If your hair looks good, why worry about the dozen of street children you spotted on the way to the hairdresser? Those four-year-old babies in front of the church asked you for some change. Another group of infants tried to sell you candies at the stop-sign. Some others, lodged in front of that fancy mall, begged you for anything to devour. But, darling, you look fabulous – it is unnecessary to look around. Staring at the mirror is sufficient. You are Brazilian and this is the mirror your elite stares at everyday.

To many, the attitude sounds surreal. Nevertheless, this conduct reflects the colossal social gap between the have and have-nots.

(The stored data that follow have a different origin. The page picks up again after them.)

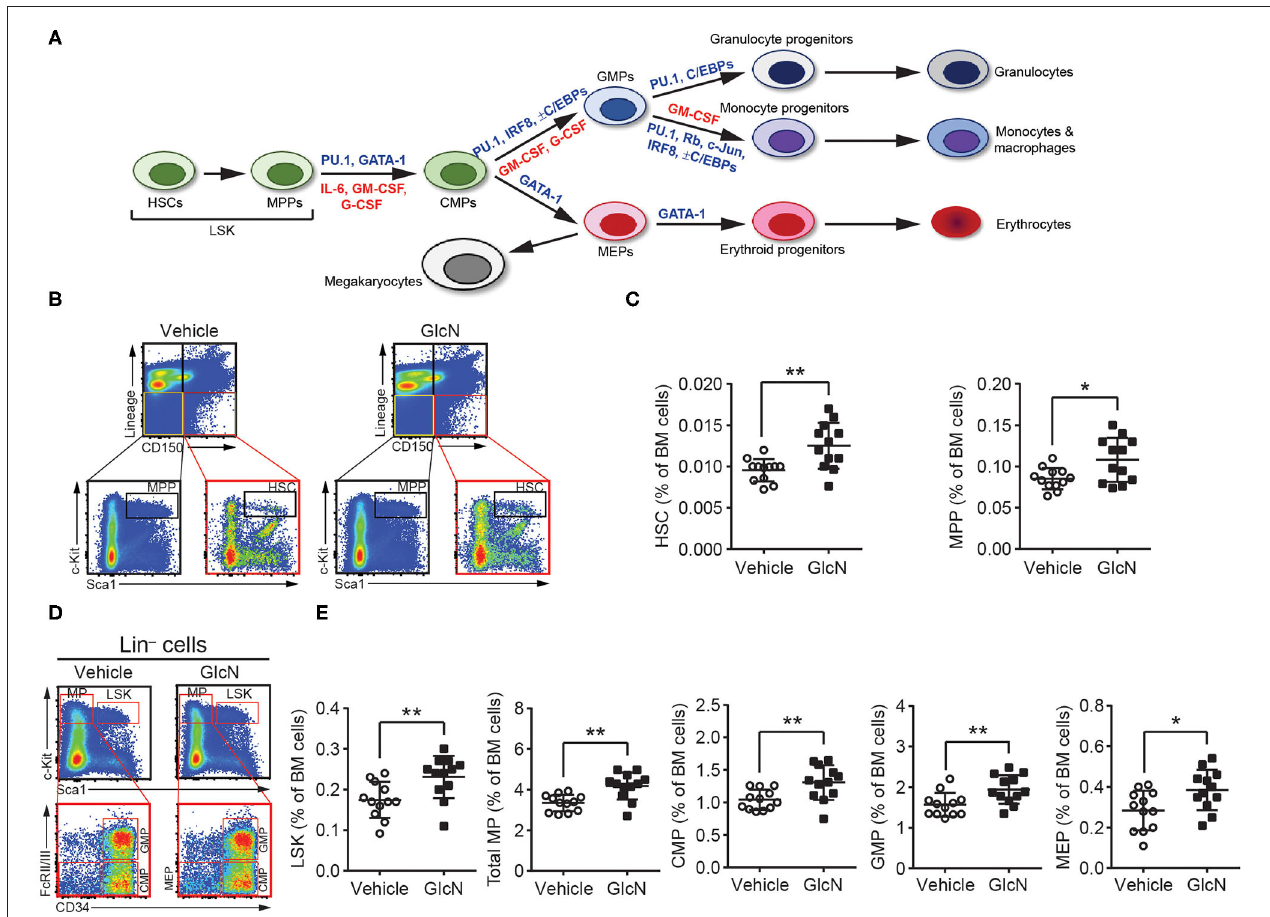
FIGURE 3 | GlcN increases hematopoietic stem and progenitor cell compartment. (A) Schematic of hematopoietic hierarchy and critical transcriptional factors and cytokines in myelopoiesis. (B) Schematics of identifying hematopoietic stem cells (HSCs) and multipotent progenitor cells (MPPs). (C) The frequency of HSCs and MPPs in BM after i.p. injection. (D) Schematics of identifying Lin − c-Kit + Sca-1 + cells (LSKs), total myeloid progenitors (MPs, Lin − c-Kit + Sca-1 − ), common myeloid progenitors (CMPs, Lin − c-Kit + Sca-1 − CD34 + FcRII/III − ), granulocyte-macrophage progenitors (GMPs, Lin − c-Kit + Sca-1 − CD34 + FcRII/III + ) and megakaryocyte-erythroid progenitors (MEP, Lin − c-Kit + Sca-1 − CD34 − FcRII/III − ). (E) The frequency of LSKs, MPs, CMPs, GMPs and MEPs in BM after i.p. injection. The quantified results are presented as the mean ± standard deviation. * P < 0.05; ** P <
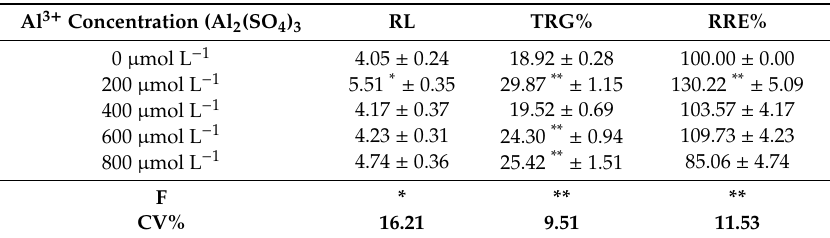
Table 2. Mean root length (RL), total root growth rate (TRG%) and relative root elongation (RRE%) of the Eugenia dysenterica root system after 20 days grown in solution at various Al concentrations (0, 200, 400, 600 and 800 µ mol L − 1 ).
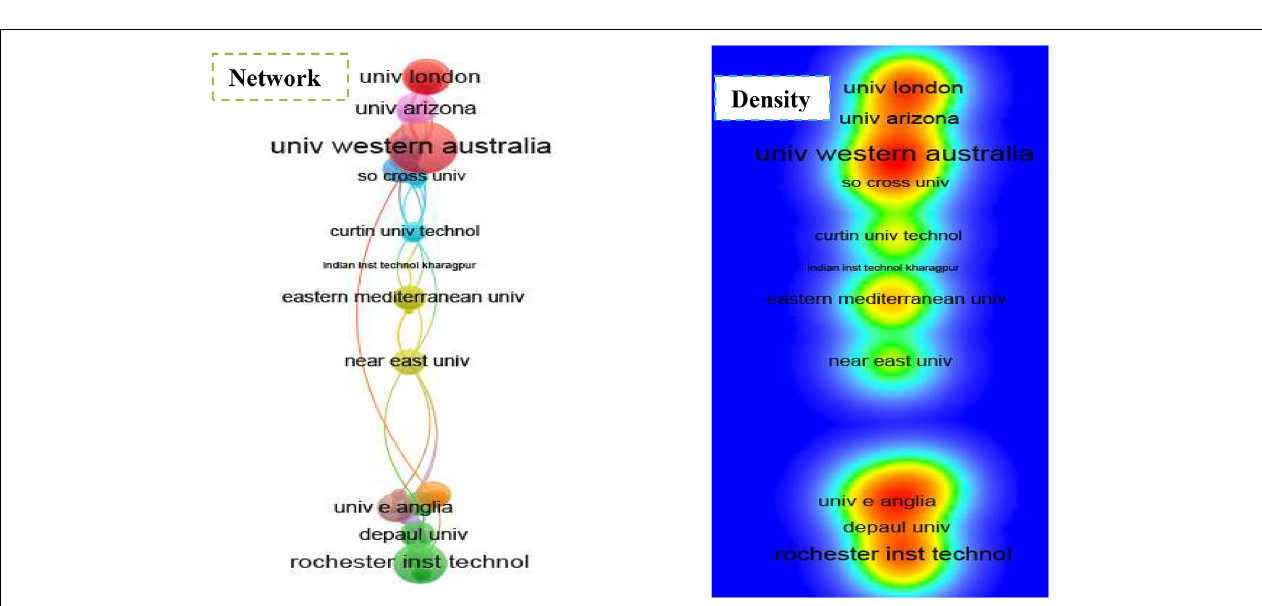
FIGURE 5 | The network and density of the countries with the highest reference in the field of quality in higher education.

The frivolity is spread all over the country – possessing an attractive figure seems to be the sole endeavor. Brazil has 35 million illiterate inhabitants. The slums grow at an unprecedented pace both in and around the big cities. The majority of children have never seen a toy - not to mention Santa Claus.

Still, all you see in the mass media and magazine covers are articles about the new diet, the latest Botox technology and the plastic surgeons able to transform a 70 year-old woman into a 20-year-old babe. Most likely, the disregard from the media and from the rich towards the poor might hurt the deprived population more than the ceaseless hunger. Yet, their suffering is not the main point on the society’s agenda.

Brazil stretches itself through an infinite Atlantic coast dotted by stunning beaches. It hosts a globally known Carnival and is blessed by a weather that never goes bellow 70 Fahrenheit. Since God had created a country like no other (I do not know why Americans still insist on going to Costa Rica, but this is another essay), it is mandatory that its population fit the landscape. This is the agenda.

There is no problem in being attractive and healthy. However, the trouble starts when a simple idea becomes an obsession. While this beautiful country still struggles against its cruel economy and a lack of education, Ivo Pintanguy, the worldwide known Brazilin plastic-surgeon, struggles to find a free hour in his calendar. The owner of an entire island near Rio de Janeiro, he once highlighted that “possessing a vivid brain is always better than having a perfect derriere.” Nevertheless, he is lucky that his clients – many of them, men – are unaware of his statement. Probably, because it was published in a magazine they ignore to read. In any case, one is still unable to exercise the brain at the gym – had people this ability, Brazil would be home to millions of Nobel Prize winners.